[Start of Attachment]
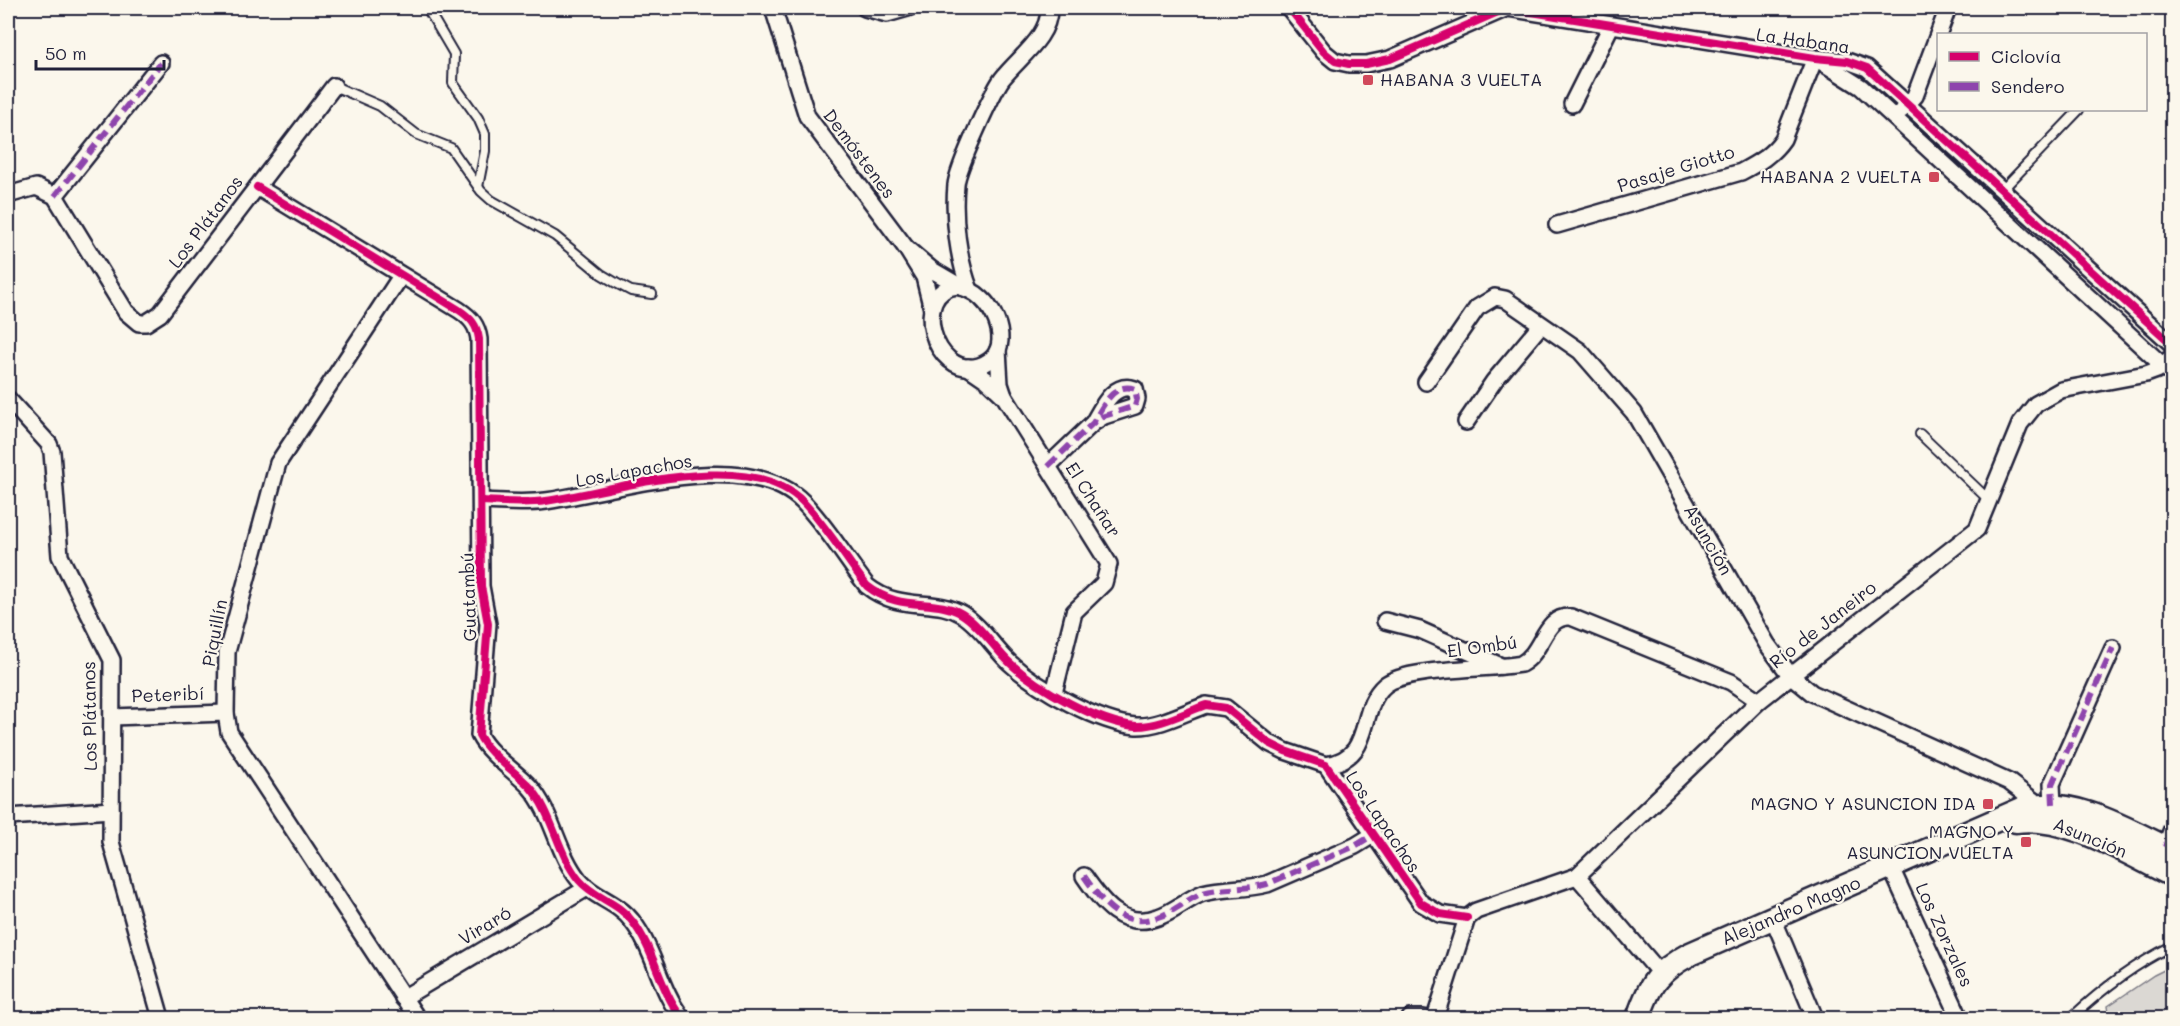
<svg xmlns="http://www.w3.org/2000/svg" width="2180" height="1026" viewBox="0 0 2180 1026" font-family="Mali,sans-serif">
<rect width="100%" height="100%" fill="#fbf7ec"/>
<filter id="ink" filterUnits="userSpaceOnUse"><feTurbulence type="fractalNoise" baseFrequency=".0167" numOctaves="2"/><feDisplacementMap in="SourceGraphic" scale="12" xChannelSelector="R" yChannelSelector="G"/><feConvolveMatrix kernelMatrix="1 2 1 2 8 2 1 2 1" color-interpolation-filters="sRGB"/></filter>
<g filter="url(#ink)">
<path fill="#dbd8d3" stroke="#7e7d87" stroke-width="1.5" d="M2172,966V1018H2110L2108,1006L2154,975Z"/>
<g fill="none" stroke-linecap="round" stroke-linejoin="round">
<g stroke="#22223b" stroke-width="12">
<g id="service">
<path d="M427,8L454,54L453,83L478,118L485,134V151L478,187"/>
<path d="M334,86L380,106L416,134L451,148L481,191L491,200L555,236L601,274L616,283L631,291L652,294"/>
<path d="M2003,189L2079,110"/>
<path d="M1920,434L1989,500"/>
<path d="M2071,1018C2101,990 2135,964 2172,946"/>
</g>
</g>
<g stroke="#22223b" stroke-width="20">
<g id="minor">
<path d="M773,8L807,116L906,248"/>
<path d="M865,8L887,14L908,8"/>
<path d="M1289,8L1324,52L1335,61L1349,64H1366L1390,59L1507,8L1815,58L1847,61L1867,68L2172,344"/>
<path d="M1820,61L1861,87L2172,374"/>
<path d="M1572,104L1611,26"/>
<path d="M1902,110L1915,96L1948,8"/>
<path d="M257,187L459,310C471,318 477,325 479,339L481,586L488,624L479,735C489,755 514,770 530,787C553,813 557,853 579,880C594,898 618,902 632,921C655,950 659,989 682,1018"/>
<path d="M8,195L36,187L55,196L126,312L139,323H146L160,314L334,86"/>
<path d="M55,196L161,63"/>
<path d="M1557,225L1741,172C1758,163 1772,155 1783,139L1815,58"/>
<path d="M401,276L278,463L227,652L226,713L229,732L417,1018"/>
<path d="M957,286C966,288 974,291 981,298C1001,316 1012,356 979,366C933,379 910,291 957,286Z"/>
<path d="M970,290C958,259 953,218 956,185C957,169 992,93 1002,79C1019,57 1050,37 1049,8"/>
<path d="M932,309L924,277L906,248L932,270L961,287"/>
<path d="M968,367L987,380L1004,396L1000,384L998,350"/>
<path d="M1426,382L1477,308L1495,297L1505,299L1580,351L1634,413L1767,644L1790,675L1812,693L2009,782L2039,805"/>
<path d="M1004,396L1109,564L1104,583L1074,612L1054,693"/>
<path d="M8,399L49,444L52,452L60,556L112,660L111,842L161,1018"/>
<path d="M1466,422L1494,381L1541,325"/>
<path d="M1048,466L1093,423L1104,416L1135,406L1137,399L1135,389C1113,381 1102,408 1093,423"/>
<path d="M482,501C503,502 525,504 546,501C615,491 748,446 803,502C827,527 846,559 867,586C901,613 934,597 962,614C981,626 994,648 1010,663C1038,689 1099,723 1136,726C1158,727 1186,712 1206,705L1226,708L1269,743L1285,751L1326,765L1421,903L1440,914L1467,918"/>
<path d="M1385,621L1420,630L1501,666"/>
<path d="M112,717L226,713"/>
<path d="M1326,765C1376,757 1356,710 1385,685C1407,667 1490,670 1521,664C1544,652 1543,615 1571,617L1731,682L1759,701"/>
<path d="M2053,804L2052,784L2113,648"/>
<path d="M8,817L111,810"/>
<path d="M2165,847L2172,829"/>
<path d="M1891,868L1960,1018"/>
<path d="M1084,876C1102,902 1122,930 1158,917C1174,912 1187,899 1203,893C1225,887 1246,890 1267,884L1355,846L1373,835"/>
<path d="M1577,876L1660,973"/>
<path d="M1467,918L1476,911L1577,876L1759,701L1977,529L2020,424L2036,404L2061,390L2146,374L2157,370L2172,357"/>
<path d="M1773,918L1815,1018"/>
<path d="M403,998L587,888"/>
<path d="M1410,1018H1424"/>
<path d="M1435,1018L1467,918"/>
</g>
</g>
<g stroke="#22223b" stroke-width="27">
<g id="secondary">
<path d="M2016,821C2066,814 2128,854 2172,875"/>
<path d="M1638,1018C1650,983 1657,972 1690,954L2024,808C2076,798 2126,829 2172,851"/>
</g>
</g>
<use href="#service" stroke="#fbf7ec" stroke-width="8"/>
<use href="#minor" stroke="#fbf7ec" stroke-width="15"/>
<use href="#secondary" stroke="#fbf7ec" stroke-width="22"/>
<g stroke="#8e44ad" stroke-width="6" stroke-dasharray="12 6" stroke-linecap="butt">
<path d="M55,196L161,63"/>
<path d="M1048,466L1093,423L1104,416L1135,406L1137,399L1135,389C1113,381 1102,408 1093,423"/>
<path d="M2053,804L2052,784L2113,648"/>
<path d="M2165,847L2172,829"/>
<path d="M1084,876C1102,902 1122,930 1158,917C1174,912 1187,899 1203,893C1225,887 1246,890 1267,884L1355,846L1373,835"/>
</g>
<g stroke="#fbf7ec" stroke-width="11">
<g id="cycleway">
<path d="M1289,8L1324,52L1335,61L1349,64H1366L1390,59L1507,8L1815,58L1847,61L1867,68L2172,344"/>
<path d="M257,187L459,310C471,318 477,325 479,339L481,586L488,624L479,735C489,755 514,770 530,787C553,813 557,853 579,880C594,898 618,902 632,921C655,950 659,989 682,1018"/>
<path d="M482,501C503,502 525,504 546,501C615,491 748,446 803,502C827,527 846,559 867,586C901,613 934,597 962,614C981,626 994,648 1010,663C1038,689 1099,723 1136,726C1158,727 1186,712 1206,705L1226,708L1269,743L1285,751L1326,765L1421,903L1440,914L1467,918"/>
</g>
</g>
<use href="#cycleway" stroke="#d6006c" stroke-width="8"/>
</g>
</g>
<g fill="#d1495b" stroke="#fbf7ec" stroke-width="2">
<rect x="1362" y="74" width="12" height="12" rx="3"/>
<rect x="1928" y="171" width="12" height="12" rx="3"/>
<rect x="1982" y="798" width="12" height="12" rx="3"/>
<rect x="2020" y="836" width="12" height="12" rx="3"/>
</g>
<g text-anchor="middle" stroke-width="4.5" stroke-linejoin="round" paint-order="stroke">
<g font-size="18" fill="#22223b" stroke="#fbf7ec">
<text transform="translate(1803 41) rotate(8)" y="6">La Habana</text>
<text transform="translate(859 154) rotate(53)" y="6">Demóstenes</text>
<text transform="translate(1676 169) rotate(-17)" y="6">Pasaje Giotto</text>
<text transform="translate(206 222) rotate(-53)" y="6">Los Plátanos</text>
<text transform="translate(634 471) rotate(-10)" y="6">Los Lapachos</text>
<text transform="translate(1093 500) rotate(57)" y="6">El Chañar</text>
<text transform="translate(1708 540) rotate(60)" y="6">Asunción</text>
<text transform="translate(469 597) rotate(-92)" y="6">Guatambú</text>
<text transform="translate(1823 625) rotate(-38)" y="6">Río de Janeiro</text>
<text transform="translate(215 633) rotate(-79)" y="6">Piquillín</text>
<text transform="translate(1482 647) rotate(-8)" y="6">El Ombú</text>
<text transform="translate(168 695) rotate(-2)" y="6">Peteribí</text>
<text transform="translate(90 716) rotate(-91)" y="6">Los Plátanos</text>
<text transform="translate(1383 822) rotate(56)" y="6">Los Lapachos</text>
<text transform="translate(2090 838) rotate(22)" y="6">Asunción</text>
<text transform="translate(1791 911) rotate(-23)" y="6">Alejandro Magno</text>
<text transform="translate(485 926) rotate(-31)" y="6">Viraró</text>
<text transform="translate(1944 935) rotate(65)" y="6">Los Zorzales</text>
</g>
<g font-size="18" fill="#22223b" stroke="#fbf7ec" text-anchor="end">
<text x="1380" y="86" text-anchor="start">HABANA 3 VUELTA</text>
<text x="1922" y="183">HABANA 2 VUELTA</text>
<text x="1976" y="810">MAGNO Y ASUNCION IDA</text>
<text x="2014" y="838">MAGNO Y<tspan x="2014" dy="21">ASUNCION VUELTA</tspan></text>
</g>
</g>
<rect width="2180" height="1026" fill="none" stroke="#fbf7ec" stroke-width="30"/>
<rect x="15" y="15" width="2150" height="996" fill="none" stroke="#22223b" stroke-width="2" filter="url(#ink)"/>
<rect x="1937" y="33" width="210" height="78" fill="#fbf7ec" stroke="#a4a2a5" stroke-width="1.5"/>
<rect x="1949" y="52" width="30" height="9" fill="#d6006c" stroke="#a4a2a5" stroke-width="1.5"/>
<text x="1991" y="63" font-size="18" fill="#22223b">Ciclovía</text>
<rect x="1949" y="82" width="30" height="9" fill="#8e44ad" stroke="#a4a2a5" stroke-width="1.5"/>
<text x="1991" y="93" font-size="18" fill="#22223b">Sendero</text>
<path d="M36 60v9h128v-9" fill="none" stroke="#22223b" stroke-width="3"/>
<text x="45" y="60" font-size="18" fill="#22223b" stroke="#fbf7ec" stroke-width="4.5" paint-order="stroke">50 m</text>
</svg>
[End of Attachment]
(Try it) If a line above holds the word "linejoin", copy it.

(Result of the task)
<g fill="none" stroke-linecap="round" stroke-linejoin="round">
<g text-anchor="middle" stroke-width="4.5" stroke-linejoin="round" paint-order="stroke">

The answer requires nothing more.